| Actions to take |
• A. In the Tano Road article, rewrite everything from "Historical population" down to "for Pojoaque Valley.", replacing "Almost all" with "Most".
• B. According to the Tano Road article, which communities border the CDP to the southwest?

| Text block |
'''
- Tano Road Location within New Mexico Tano Road Location within the United States
- Coordinates: 35°44′15″N 105°58′41″W﻿ / ﻿35.73750°N 105.97806°W
- Country: United States
- State: New Mexico
- County: Santa Fe

Area
- • Total: 11.54 sq mi (29.90 km^{2})
- • Land: 11.54 sq mi (29.90 km^{2})
- • Water: 0 sq mi (0.00 km^{2})
- Elevation: 7,054 ft (2,150 m)

Population (2020)
- • Total: 1,573
- • Density: 136.3/sq mi (52.61/km^{2})
- Time zone: UTC-7 (Mountain (MST))
- • Summer (DST): UTC-6 (MDT)
- ZIP Code: 87506 (Santa Fe)
- Area code: 505
- FIPS code: 35-76165
- GNIS feature ID: 2806772

= Tano Road, New Mexico =

Tano Road is an unincorporated community and census-designated place (CDP) in Santa Fe County, New Mexico, United States. As of the 2020 census, Tano Road had a population of 1,573. It was first listed as a CDP prior to the 2020 census.

The CDP is in northern Santa Fe County and is bordered to the south and east by the city of Santa Fe, the state capital, to the southwest by Tres Arroyos and Las Campanas, and to the northwest by La Tierra.
==Demographics==

Historical population
| Census | Pop. | Note | %± |
| 2020 | 1,573 |  | — |
U.S. Decennial Census

==Education==
Almost all of Tano Road is within Santa Fe Public Schools. A small portion is in Pojoaque Valley Public Schools. Pojoaque Valley High School is the zoned school for Pojoaque Valley.
'''
| Supplied information |
'''
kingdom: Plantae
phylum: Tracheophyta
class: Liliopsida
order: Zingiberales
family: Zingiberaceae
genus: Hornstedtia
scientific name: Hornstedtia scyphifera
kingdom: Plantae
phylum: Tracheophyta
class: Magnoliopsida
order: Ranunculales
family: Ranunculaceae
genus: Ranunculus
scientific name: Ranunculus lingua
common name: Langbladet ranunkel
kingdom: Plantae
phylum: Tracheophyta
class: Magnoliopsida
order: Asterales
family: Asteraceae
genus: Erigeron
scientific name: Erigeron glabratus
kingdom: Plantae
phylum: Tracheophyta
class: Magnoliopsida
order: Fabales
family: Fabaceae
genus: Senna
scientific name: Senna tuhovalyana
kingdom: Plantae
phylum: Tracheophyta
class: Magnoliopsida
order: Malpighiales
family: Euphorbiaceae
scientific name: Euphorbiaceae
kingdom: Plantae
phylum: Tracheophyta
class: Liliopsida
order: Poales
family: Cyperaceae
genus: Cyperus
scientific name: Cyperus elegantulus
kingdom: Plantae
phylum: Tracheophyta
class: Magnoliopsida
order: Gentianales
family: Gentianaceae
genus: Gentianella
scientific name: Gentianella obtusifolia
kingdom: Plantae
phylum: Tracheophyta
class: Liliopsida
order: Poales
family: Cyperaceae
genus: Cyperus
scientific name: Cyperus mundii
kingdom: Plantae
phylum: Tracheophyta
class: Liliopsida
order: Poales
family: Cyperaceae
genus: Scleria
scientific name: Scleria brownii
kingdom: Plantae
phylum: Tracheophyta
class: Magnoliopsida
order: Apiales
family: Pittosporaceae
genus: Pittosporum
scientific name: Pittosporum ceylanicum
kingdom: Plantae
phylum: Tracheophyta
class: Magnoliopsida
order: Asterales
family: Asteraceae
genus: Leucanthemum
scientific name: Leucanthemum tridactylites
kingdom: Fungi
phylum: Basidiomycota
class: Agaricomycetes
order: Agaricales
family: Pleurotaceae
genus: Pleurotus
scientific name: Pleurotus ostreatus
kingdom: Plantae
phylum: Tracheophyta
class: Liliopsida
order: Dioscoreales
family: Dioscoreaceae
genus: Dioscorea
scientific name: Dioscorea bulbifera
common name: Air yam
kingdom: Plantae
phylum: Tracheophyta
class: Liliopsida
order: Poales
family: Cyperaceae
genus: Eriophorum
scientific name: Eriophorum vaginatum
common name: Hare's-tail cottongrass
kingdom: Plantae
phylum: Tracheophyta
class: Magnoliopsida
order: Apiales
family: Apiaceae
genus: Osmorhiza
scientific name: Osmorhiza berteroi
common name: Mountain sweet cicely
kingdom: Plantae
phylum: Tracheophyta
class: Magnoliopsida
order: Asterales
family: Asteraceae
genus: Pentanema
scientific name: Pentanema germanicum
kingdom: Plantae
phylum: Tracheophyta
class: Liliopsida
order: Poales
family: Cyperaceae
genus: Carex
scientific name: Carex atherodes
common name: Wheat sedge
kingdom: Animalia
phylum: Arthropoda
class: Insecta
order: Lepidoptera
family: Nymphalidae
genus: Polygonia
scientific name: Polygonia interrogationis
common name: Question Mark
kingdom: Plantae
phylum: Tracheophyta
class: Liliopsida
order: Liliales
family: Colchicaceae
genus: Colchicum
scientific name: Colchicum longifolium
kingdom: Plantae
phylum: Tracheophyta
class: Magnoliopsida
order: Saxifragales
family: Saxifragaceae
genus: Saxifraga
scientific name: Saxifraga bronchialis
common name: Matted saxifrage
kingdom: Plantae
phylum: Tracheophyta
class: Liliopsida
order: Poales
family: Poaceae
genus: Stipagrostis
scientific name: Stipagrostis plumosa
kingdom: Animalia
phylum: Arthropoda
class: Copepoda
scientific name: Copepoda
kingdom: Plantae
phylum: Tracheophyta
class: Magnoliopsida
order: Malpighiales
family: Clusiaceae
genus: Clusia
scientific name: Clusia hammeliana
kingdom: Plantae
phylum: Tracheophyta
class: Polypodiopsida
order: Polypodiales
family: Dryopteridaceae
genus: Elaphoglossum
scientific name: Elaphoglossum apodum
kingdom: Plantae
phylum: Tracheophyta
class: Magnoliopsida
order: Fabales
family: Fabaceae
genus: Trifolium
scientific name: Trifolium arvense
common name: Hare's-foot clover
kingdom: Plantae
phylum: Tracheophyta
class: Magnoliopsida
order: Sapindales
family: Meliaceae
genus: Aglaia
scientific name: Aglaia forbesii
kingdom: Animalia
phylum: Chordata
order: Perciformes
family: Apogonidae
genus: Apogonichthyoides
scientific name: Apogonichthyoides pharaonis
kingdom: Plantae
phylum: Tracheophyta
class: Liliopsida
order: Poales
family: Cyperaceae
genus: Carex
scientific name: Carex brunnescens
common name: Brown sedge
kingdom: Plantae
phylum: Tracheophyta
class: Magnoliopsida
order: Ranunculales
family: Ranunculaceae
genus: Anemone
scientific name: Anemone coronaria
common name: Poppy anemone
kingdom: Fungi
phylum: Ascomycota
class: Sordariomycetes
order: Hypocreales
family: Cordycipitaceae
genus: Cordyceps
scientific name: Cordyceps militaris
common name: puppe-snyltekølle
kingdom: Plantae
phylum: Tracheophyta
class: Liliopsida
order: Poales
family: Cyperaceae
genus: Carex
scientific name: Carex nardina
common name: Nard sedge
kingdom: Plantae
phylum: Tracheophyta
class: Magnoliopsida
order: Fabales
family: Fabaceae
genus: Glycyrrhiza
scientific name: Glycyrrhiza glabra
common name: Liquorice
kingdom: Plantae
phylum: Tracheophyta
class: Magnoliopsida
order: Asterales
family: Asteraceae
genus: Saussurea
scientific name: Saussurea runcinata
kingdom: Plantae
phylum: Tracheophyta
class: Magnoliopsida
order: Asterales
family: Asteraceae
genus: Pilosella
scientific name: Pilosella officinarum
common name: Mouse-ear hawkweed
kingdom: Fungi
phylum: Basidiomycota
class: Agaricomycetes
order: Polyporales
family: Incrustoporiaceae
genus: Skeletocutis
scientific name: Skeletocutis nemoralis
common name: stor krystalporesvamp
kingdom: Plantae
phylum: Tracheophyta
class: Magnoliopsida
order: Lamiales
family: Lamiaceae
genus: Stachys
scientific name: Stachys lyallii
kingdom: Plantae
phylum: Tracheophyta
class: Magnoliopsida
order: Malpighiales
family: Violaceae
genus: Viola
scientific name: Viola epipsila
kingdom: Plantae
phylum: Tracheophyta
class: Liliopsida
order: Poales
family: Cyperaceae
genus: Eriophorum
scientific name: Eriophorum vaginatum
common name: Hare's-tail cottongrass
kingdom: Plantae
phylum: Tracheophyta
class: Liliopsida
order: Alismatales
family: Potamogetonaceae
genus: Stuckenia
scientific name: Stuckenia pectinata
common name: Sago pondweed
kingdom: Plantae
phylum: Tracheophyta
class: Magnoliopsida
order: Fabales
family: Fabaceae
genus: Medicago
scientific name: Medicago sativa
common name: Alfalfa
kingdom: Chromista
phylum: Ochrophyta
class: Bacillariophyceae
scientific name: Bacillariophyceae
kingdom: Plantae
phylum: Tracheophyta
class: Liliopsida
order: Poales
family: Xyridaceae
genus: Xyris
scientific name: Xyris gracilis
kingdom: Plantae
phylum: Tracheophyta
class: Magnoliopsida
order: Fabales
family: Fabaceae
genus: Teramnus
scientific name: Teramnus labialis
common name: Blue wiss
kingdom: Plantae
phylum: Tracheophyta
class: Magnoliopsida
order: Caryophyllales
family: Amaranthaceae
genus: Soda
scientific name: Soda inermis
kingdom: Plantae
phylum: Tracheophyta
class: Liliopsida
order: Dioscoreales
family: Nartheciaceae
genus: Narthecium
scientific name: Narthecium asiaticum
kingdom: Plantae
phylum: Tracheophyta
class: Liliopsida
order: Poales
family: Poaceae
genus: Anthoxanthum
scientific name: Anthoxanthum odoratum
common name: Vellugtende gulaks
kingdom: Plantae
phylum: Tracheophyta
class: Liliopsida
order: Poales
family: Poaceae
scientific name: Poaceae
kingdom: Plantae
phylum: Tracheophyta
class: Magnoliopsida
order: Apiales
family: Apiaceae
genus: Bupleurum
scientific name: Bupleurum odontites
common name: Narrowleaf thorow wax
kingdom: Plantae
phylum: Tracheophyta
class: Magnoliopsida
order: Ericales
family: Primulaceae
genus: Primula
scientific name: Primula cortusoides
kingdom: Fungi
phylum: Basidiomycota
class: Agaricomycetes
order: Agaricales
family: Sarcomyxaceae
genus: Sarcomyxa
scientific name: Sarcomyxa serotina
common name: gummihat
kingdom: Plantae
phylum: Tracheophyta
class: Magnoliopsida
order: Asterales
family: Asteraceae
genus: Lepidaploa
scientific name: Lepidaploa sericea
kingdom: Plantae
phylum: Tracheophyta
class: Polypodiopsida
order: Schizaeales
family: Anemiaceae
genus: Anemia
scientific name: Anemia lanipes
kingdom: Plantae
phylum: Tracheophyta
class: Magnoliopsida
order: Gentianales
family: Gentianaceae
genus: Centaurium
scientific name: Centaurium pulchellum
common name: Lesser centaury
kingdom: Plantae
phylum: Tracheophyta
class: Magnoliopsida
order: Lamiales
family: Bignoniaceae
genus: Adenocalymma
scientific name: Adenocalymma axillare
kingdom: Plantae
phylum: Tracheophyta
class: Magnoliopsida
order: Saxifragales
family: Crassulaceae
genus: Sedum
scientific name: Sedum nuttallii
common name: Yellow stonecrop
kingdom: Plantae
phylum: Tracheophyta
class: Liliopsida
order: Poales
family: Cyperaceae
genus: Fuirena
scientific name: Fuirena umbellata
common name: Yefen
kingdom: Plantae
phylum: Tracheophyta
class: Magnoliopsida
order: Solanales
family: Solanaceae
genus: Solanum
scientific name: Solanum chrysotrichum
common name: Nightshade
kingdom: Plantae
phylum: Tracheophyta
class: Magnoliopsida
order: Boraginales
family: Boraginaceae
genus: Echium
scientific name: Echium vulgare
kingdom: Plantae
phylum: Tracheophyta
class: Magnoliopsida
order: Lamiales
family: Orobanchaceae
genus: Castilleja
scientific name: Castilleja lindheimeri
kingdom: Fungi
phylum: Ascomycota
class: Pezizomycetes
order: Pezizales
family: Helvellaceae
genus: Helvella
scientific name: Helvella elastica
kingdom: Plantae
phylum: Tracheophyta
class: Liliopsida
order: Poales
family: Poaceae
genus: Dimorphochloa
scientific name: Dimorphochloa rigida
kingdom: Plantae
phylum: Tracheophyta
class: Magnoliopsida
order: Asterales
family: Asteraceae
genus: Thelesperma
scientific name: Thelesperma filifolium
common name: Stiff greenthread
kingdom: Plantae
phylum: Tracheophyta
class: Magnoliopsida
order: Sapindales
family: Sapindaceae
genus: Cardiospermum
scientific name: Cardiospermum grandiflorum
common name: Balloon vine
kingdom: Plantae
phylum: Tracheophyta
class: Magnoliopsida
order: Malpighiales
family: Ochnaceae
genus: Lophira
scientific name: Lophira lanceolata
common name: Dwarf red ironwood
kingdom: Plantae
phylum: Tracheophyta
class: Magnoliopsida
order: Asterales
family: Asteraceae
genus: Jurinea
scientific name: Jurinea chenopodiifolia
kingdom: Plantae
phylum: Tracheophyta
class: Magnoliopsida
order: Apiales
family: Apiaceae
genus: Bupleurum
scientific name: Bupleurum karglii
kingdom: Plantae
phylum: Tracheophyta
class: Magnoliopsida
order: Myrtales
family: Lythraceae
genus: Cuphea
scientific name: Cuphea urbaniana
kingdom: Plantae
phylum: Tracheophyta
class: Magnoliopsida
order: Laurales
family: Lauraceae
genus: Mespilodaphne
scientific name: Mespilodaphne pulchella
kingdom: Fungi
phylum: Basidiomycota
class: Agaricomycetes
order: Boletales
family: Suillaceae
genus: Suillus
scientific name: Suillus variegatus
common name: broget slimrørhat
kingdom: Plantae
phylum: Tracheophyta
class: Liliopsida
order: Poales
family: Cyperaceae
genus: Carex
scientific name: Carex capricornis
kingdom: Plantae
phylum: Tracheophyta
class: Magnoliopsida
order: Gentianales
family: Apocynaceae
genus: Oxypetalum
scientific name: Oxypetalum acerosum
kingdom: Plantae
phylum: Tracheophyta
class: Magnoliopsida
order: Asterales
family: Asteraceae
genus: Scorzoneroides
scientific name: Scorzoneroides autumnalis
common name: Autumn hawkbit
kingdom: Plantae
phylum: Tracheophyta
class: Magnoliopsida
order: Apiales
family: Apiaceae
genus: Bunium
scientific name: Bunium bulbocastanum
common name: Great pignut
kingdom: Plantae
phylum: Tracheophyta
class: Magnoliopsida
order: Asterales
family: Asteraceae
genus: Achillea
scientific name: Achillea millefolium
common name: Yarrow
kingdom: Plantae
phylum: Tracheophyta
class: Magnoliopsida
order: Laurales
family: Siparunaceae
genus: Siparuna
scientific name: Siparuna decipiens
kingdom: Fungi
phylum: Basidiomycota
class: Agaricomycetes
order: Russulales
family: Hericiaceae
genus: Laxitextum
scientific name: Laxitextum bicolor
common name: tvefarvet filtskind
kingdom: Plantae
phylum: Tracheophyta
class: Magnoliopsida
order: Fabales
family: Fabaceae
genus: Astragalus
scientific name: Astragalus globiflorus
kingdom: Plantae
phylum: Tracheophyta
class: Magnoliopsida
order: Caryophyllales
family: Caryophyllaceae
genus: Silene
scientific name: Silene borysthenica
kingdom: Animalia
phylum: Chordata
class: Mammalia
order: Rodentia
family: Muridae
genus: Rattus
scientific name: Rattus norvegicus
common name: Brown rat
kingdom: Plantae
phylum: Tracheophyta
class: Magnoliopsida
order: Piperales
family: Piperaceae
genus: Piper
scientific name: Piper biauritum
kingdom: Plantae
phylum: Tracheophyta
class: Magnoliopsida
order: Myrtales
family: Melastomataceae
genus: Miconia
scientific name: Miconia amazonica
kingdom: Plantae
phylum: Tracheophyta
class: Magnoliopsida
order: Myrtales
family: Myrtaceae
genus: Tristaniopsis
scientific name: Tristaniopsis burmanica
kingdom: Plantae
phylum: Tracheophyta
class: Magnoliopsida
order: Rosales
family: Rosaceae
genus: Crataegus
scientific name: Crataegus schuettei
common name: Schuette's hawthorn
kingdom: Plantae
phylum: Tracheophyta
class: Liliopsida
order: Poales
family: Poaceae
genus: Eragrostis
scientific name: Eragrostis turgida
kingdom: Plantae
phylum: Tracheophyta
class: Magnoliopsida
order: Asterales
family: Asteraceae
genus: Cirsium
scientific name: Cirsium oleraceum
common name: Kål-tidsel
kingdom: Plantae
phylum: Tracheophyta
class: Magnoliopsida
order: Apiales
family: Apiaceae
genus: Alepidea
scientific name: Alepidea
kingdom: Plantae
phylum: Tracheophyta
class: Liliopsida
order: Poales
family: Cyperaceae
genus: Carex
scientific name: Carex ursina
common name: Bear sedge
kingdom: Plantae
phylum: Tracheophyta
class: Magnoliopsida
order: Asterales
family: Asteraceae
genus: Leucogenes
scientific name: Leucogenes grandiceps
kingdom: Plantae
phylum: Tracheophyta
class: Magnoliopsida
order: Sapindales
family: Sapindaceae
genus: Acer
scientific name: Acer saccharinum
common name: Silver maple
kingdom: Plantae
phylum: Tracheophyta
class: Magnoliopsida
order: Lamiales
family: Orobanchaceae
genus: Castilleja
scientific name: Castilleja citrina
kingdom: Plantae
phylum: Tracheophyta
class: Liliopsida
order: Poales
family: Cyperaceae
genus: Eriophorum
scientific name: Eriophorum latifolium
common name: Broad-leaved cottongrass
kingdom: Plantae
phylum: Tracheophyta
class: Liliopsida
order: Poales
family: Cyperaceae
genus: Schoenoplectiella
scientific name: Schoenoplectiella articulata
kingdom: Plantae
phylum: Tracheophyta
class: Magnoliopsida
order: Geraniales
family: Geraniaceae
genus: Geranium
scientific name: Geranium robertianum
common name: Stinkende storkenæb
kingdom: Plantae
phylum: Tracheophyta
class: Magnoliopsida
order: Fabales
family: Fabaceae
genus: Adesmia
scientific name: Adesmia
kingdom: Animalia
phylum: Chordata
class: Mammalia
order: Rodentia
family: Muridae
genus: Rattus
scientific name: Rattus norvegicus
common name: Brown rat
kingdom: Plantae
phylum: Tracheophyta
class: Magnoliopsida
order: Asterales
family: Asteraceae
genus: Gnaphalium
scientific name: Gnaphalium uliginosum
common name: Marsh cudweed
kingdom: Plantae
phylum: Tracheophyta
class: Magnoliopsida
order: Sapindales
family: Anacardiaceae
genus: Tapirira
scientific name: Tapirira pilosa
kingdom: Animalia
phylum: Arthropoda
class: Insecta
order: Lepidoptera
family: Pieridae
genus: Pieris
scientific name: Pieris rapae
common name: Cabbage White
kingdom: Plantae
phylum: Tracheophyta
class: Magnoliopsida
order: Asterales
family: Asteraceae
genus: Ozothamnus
'''
| Task-by-task results |
• A.
Historical population
| Census | Pop. | Note | %± |
| 2020 | 1,573 |  | — |
U.S. Decennial Census

==Education==
Most of Tano Road is within Santa Fe Public Schools. A small portion is in Pojoaque Valley Public Schools. Pojoaque Valley High School is the zoned school for Pojoaque Valley.

• B. Tres Arroyos and Las Campanas.